Bordeaux 2016 Primeurs: Castillon & Co.
Seated at a table near the back of the tasting room at Château L’Église-Clinet, I worked my way through the range of wines made by proprietor Denis Durantou. I admire Denis and his approach to wine. In a world where some winemakers seem intent on exploring exotic climes he looks closer to home for a challenge, which means a tasting here provides not only a valuable data point for Pomerol, it also opens a view onto the wines of neighbouring Lalande-de-Pomerol as well as the eastern reaches of the St Emilion appellation and Castillon (or Côtes de Bordeaux Castillon, to be precise). Label drinkers will not be interested of course, but those decrying the absence of good value in Bordeaux should be flocking here. Indeed, Denis is a one of a number of right-bank winemakers who produce delicious wines with friendly prices from a number of ‘lesser’ right-bank appellations. Others that spring immediately to mind include the Guinaudeau family of Château Lafleur (although they bottle all theirs under the generic Bordeaux appellation) and Stephan von Neipperg of Château Canon-la-Gaffelière, although there are certainly others.

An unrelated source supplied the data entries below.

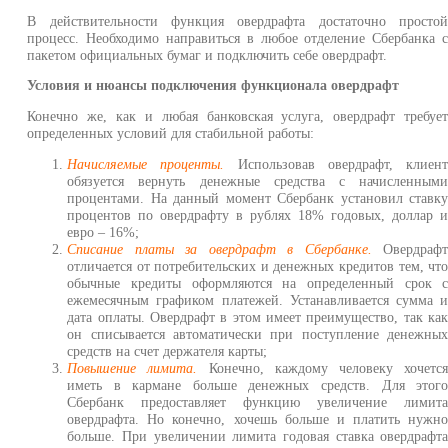
В действительности функция овердрафта достаточно просто
процесс. Необходимо направиться в любое отделение Сбербанка 
пакетом официальных бумаг и подключить себе овердрафт.
Условия и нюансы подключения функционала овердрафт
Конечно же, как и любая банковская услуга, овердрафт требуе
определенных условий для стабильной работы:
Начисляемые проценты.
Использовав овердрафт, клиен
обязуется вернуть денежные средства с начисленным
процентами. На данный момент Сбербанк установил ставк
процентов по овердрафту в рублях 18% годовых, доллар 
евро – 16%;
Списание платы за овердрафт в Сбербанке.
Овердраф
отличается от потребительских и денежных кредитов тем, чт
обычные кредиты оформляются на определенный срок 
ежемесячным графиком платежей. Устанавливается сумма 
дата оплаты. Овердрафт в этом имеет преимущество, так ка
он списывается автоматически при поступление денежны
средств на счет держателя карты;
Повышение лимита.
Конечно, каждому человеку хочетс
иметь в кармане больше денежных средств. Для этог
Сбербанк предоставляет функцию увеличение лимит
овердрафта. Но конечно, хочешь больше и платить нужн
больше. При увеличении лимита годовая ставка овердрафт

Denis (pictured) chuckled as he explained his view of the vintage. “All these people”, he told me, “they said with climate change we needed to think about planting different varieties. They plant more and more Cabernet Franc, or Cabernet Sauvignon, or other varieties. They forget about the Merlot. But the 2016 vintage has proved them wrong. It is clear from what we have in this vintage that you can still make a great wine with Merlot”. Tasting his wines, I was inclined to agree.
The Castillon Story
Speaking not really just of Castillon, but generalising across all these ‘lesser’ right-bank appellations, the story of the vintage remains the same. There was a deluge of rain during the first half of the year, but from late-June onwards the weather was warm and very dry, and the vineyards soon developed drought conditions. Despite this favourable weather, it was still a vintage in which the vineyards needed a lot of attention, early on treating against the threat of mildew, but later it was the decisions made regarding leaf-plucking (not a good idea with a Sahara sun overhead) and the timing of the eventual harvest that would make the difference. It is in conditions such as these that the attention to detail exhibited by a winemaker such as Denis, who can often be spotted out working in the vines, shines through.